Your Digestive Issues Could Be Starting In Your Head
Your gut health and your mental health are as inescapably intertwined as summertime and rosé. This link is an area Western medicine has just begun to explore (more on that in a bit). But it’s a bit of a chicken-and-egg situation: Which came first, your anxiety or your gut issues? We spoke to Kimberly Snyder, nutritionist and New York Times best-selling author of the Beauty Detox book series and Radical Beauty, to help break down the brain-gut connection.
“In 2001, Dr. Emeran Mayer, a professor of medicine, physiology and psychiatry at UCLA, found that the brain and the gut have a complex, bi-directional communication system that aids in digestion but also motivation and higher cognitive functions, including intuitive decision-making,” Kimberly says. “It turns out the pathway to treating depression, IBS, ulcers and anxiety may be hiding in the connection between the gut and the brain. If you’re stressed, anxious, worried or upset, distress signals are sent to your gut and can create an imbalance.”
The Gut-Brain Connection
"The mind and the body are intrinsically connected, as our bodies are holistic organisms that need attention paid to the entire biological system as opposed to its various parts," says Kimberly. And yes, that holistic approach should include your mental well-being.
"Stress and anxiety greatly affect your body. While the stress response begins in the brain, it quickly spreads to the rest of the body through the release of chemicals such as adrenaline and cortisol. Continually high levels of stress hormones affect multiple systems in your body, including glucose metabolism, blood pressure regulation, immune function and inflammation. The gut is the only organ with its own intrinsic nervous system, which is able to mediate impulses in the complete absence of input from the brain."
In other words, stress majorly messes with your gut.
"Western medicine has historically treated the body as a group of separate parts that function independently from one another. However, in the past 20 years or so there has been a lot of science concerning the enteric nervous system by Dr. Michael Gershon, the neurobiologist considered largely responsible for our current understanding of the many functions of the gut," explains Kimberly.
"Also, the ancient teachings of Ayurveda have told people for years that our emotional state has a dramatic impact on our physical health.

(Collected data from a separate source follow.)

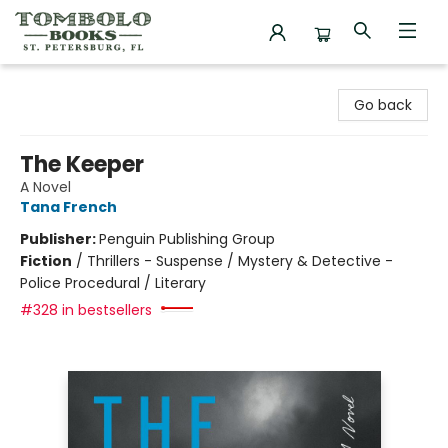
Tombolo Books
Go back
The Keeper
A Novel
Tana French
Publisher:
Penguin Publishing Group
Fiction
/
Thrillers - Suspense / Mystery & Detective -
Police Procedural / Literary
#328 in bestsellers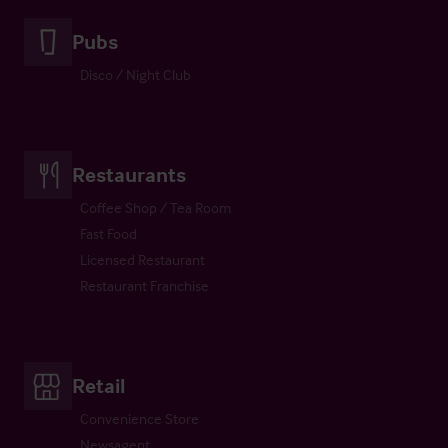
Pubs
Disco / Night Club
Restaurants
Coffee Shop / Tea Room
Fast Food
Licensed Restaurant
Restaurant Franchise
Retail
Convenience Store
Newsagent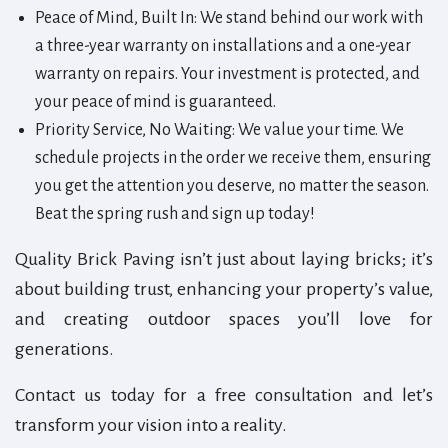
Peace of Mind, Built In: We stand behind our work with
a three-year warranty on installations and a one-year
warranty on repairs. Your investment is protected, and
your peace of mind is guaranteed.
Priority Service, No Waiting: We value your time. We
schedule projects in the order we receive them, ensuring
you get the attention you deserve, no matter the season.
Beat the spring rush and sign up today!
Quality Brick Paving isn’t just about laying bricks; it’s
about building trust, enhancing your property’s value,
and creating outdoor spaces you’ll love for
generations.
Contact us today for a free consultation and let’s
transform your vision into a reality.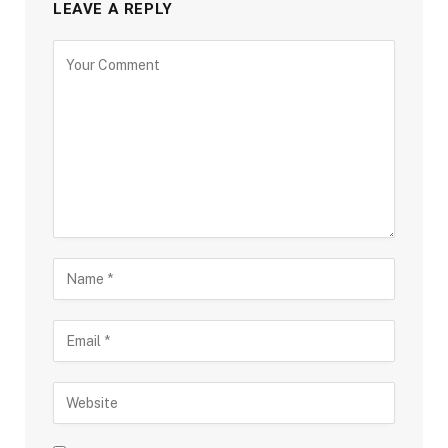
LEAVE A REPLY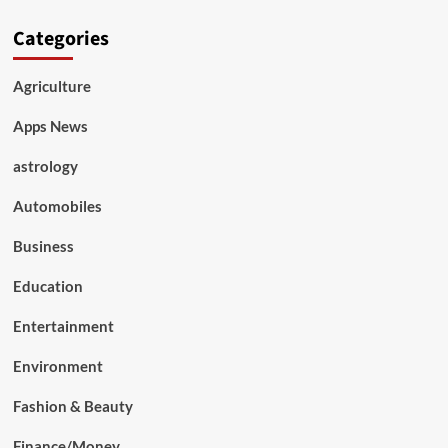
Categories
Agriculture
Apps News
astrology
Automobiles
Business
Education
Entertainment
Environment
Fashion & Beauty
Finance/Money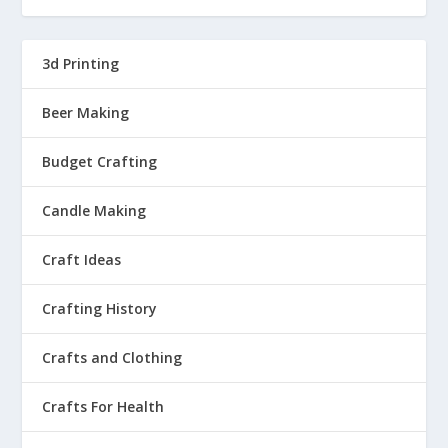
3d Printing
Beer Making
Budget Crafting
Candle Making
Craft Ideas
Crafting History
Crafts and Clothing
Crafts For Health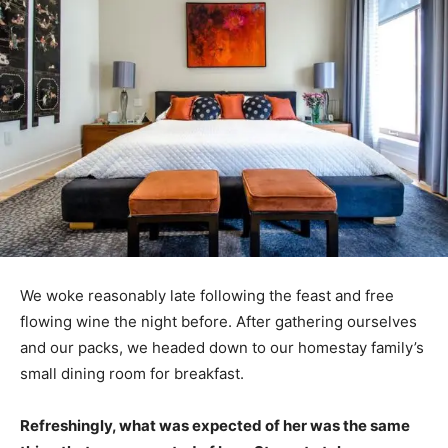
We woke reasonably late following the feast and free
flowing wine the night before. After gathering ourselves
and our packs, we headed down to our homestay family’s
small dining room for breakfast.
Refreshingly, what was expected of her was the same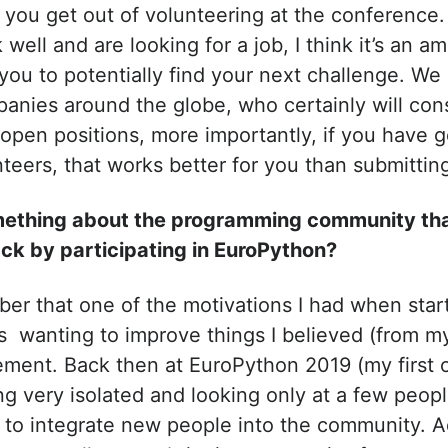
 you get out of volunteering at the conference.
 well and are looking for a job, I think it’s an a
 you to potentially find your next challenge. W
nies around the globe, who certainly will cons
open positions, more importantly, if you have
nteers, that works better for you than submitti
omething about the programming community th
ck by participating in EuroPython?
mber that one of the motivations I had when star
s wanting to improve things I believed (from my 
ent. Back then at EuroPython 2019 (my first o
g very isolated and looking only at a few peop
 to integrate new people into the community. Add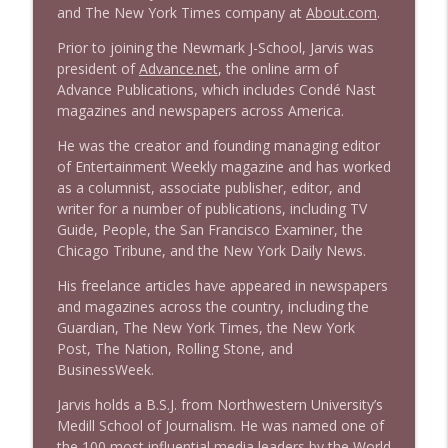
and The New York Times company at
About.com
.
Prior to joining the Newmark J-School, Jarvis was
president of
Advance.net
, the online arm of
Advance Publications, which includes Condé Nast
magazines and newspapers across America.
He was the creator and founding managing editor
of Entertainment Weekly magazine and has worked
as a columnist, associate publisher, editor, and
writer for a number of publications, including TV
Guide, People, the San Francisco Examiner, the
Chicago Tribune, and the New York Daily News.
His freelance articles have appeared in newspapers
and magazines across the country, including the
Guardian, The New York Times, the New York
Post, The Nation, Rolling Stone, and
BusinessWeek.
Jarvis holds a B.S.J. from Northwestern University’s
Medill School of Journalism. He was named one of
the 100 most influential media leaders by the World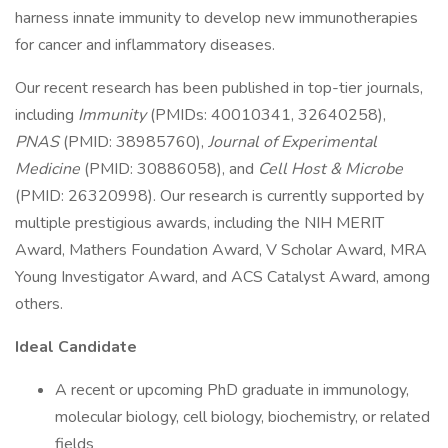
harness innate immunity to develop new immunotherapies
for cancer and inflammatory diseases.
Our recent research has been published in top-tier journals,
including
Immunity
(PMIDs: 40010341, 32640258),
PNAS
(PMID: 38985760),
Journal of Experimental
Medicine
(PMID: 30886058), and
Cell Host & Microbe
(PMID: 26320998). Our research is currently supported by
multiple prestigious awards, including the NIH MERIT
Award, Mathers Foundation Award, V Scholar Award, MRA
Young Investigator Award, and ACS Catalyst Award, among
others.
Ideal Candidate
A recent or upcoming PhD graduate in immunology,
molecular biology, cell biology, biochemistry, or related
fields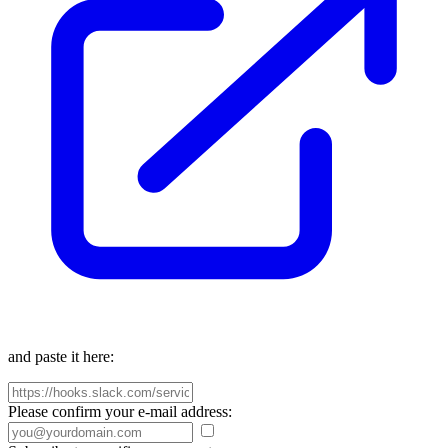
and paste it here:
Please confirm your e-mail address: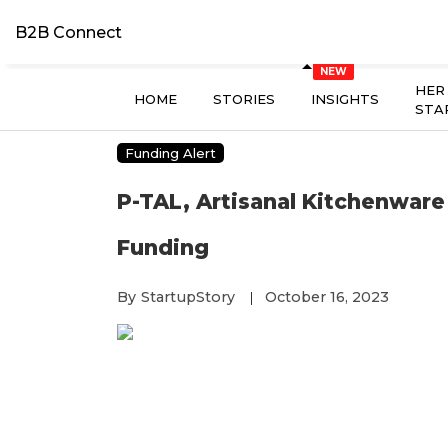
B2B Connect
HER
HOME
STORIES
INSIGHTS
STA
Funding Alert
P-TAL, Artisanal Kitchenware 
Funding
By
StartupStory
October 16, 2023
|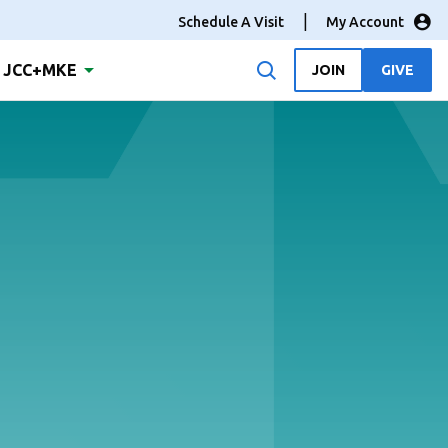
Schedule A Visit
My Account
JCC+MKE
JOIN
GIVE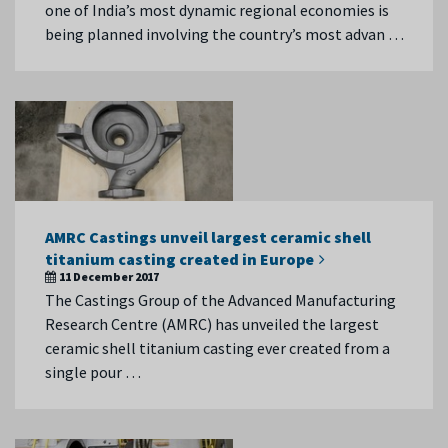
one of India’s most dynamic regional economies is
being planned involving the country’s most advan …
AMRC Castings unveil largest ceramic shell
titanium casting created in Europe
11 December 2017
The Castings Group of the Advanced Manufacturing
Research Centre (AMRC) has unveiled the largest
ceramic shell titanium casting ever created from a
single pour …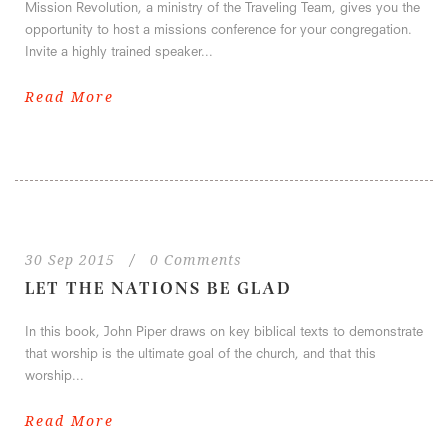
Mission Revolution, a ministry of the Traveling Team, gives you the
opportunity to host a missions conference for your congregation.
Invite a highly trained speaker...
Read More
30 Sep 2015
/
0 Comments
LET THE NATIONS BE GLAD
In this book, John Piper draws on key biblical texts to demonstrate
that worship is the ultimate goal of the church, and that this
worship...
Read More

So while this is a fairly new way of thinking for the Western world, Eastern medicine has held this ethos for hundreds of years."
"The GI tract is greatly affected by stress," says Kimberly. "It can induce inflammation, impair contraction and increase the body's susceptibility to infections." That can manifest in a chronic upset stomach, irritable bowel syndrome and other digestive issues. (Lol classic gut response to stress.)
"However, positive emotions do not have taxing effects on the body," she adds.
"Not taking probiotics can cause damage to your gut," Kimberly says. "Furthermore, a diet of non-organic, processed food, including pasteurized milk and other unnatural food substances, can distort the balance of beneficial bacteria and create gut leakage." (Um, ew.)
"Last, not learning to effectively deal with stress can be detrimental to your health in multiple facets."
"The best thing you can do is take a high-quality, reputable probiotic," says Kimberly. She specifically recommends soil-based organism (SBO) probiotics, which are "microscopic friendly bacteria abundant in the natural world that can thrive in the intestines, promoting growth of other probiotics." These friendly bacteria are to pathogens, yeast and mold what the Night Watch is to White Walkers: They fight them off and protect your body.
"SBO probiotics are well-adapted to the environment of the gut and have been shown to remain in the digestive tract where they can provide long-term benefits to your physical and mental health," Kimberly adds.
"In addition, you should stay hydrated to keep your body functioning properly and aid digestion. And eliminate processed foods, which are toxic and can imbalance the microflora in your gut."
And don't forget about stress. "Because stress is so detrimental to gut health, I urge you to find ways to manage it, whether it be yoga, meditation, quiet time or time with friends," she says.